NCDatasets.jl

Documentation for NCDatasets.jl

Datasets

NCDatasets.Dataset — Type.

Dataset(filename::AbstractString,mode::AbstractString = "r";
                 format::Symbol = :netcdf4, attrib = [])

Create a new NetCDF file if the mode is "c". An existing file with the same name will be overwritten. If mode is "a", then an existing file is open into append mode (i.e. existing data in the netCDF file is not overwritten and a variable can be added). With the mode set to "r", an existing netCDF file or OPeNDAP URL can be open in read-only mode. The default mode is "r". The optional parameter attrib is an iterable of attribute name and attribute value pairs, for example a Dict, DataStructures.OrderedDict or simply a vector of pairs (see example below).

Supported formats:

:netcdf4 (default): HDF5-based NetCDF format.
:netcdf4_classic: Only netCDF 3 compatible API features will be used.
:netcdf3_classic: classic netCDF format supporting only files smaller than 2GB.
:netcdf3_64bit_offset: improved netCDF format supporting files larger than 2GB.

Files can also be open and automatically closed with a do block.

Dataset("file.nc") do ds
    data = ds["temperature"][:,:]
end

Dataset("file.nc", "c", attrib = ["title" => "my first netCDF file"]) do ds
   defVar(ds,"temp",[10.,20.,30.],("time",))
end;

mfds = Dataset(fnames,mode = "r"; aggdim = nothing)

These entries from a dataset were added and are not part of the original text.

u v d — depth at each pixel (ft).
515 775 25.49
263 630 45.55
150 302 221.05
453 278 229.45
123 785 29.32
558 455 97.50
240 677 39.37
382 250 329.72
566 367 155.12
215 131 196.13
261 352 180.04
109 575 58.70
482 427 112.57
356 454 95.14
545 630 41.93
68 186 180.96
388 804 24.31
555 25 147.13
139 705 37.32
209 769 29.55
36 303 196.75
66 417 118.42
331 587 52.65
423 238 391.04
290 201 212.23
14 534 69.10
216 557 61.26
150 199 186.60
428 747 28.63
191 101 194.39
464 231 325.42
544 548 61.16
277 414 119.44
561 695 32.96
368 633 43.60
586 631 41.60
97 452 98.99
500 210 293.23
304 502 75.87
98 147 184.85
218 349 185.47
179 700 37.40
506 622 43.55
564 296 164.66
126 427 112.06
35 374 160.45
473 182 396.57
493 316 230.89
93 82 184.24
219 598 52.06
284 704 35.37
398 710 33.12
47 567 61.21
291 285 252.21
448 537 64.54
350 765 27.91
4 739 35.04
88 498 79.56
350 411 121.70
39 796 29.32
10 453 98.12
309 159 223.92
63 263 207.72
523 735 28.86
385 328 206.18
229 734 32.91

Opens a multi-file dataset in read-only "r" or append mode "a". fnames is a vector of file names. Variables are aggregated over the first unimited dimension or over the dimension aggdim if specified.

Note: all files are opened at the same time. However the operating system might limit the number of open files. In Linux, the limit can be controled with the command ulimit [1,2].

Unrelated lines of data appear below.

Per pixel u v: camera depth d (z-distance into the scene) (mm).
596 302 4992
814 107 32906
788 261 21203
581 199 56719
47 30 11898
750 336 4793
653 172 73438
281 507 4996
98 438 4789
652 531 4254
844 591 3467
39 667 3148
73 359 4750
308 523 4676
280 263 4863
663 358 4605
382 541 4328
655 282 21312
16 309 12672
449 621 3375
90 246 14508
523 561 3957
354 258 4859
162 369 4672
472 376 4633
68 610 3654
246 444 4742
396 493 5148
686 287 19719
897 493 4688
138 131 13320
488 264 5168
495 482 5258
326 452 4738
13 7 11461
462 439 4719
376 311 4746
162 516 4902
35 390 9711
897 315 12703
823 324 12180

All variables containing the dimension aggdim are aggerated. The variable who do not contain the dimension aggdim are assumed constant.

[1]: https://stackoverflow.com/questions/34588/how-do-i-change-the-number-of-open-files-limit-in-linux [2]: https://unix.stackexchange.com/questions/8945/how-can-i-increase-open-files-limit-for-all-processes/8949#8949

Base.keys — Method.

keys(ds::Dataset)

Return a list of all variables names in Dataset ds.

Base.haskey — Function.

haskey(ds::Dataset,varname)

Return true of the Dataset ds has a variable with the name varname. For example:

ds = Dataset("/tmp/test.nc","r")
if haskey(ds,"temperature")
    println("The file has a variable 'temperature'")
end

This example checks if the file /tmp/test.nc has a variable with the name temperature.

Base.getindex — Method.

getindex(ds::Dataset,varname::AbstractString)

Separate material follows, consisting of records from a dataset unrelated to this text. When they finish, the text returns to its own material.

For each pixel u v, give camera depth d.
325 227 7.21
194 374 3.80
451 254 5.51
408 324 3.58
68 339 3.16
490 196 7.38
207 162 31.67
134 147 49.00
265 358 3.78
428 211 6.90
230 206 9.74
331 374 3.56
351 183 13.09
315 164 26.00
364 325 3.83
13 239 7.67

Return the NetCDF variable varname in the dataset ds as a NCDataset.CFVariable. The CF convention are honored when the variable is indexed:

_FillValue will be returned as missing
scale_factor and add_offset are applied
time variables (recognized by the units attribute) are returned

as DateTime object.

A call getindex(ds,varname) is usually written as ds[varname].

NCDatasets.variable — Function.

variable(ds::Dataset,varname::String)

Return the NetCDF variable varname in the dataset ds as a NCDataset.Variable. No scaling is applied when this variable is indexes.

NCDatasets.sync — Function.

sync(ds::Dataset)

Write all changes in Dataset ds to the disk.

Base.close — Function.

close(ds::Dataset)

Close the Dataset ds. All pending changes will be written to the disk.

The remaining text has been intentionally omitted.